**Data**
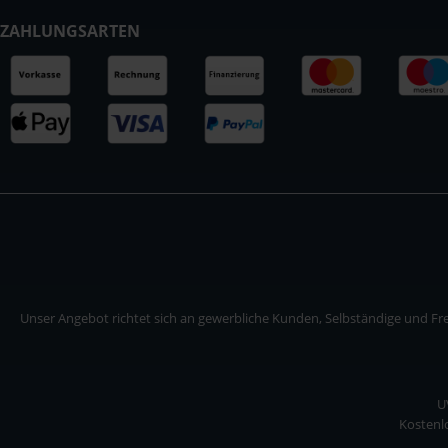
ZAHLUNGSARTEN
Unser Angebot richtet sich an gewerbliche Kunden, Selbständige und Frei
U
Kostenlo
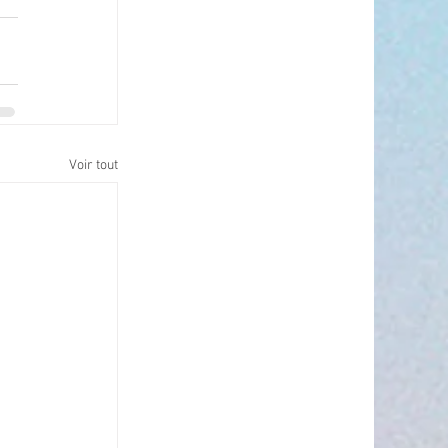
Voir tout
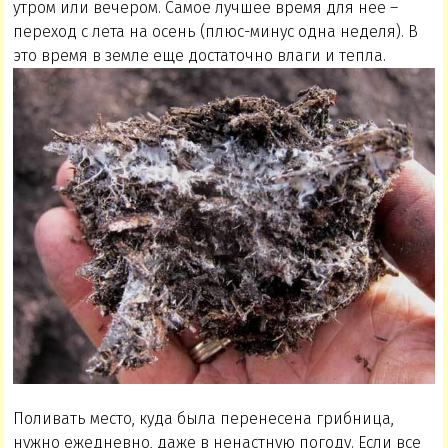
утром или вечером. Самое лучшее время для нее –
переход с лета на осень (плюс-минус одна неделя). В
это время в земле еще достаточно влаги и тепла.
Поливать место, куда была перенесена грибница,
нужно ежедневно, даже в ненастную погоду. Если все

**Assignment**
Write out the text of all the records again with "ежедневно" switched to "каждый день" and nothing else changed. Leave the pictures out.

**Task output**
ZAHLUNGSARTEN
Unser Angebot richtet sich an gewerbliche Kunden, Selbständige und Frei
U
Kostenlo
Voir tout
утром или вечером. Самое лучшее время для нее –
переход с лета на осень (плюс-минус одна неделя). В
это время в земле еще достаточно влаги и тепла.
Поливать место, куда была перенесена грибница,
нужно каждый день, даже в ненастную погоду. Если все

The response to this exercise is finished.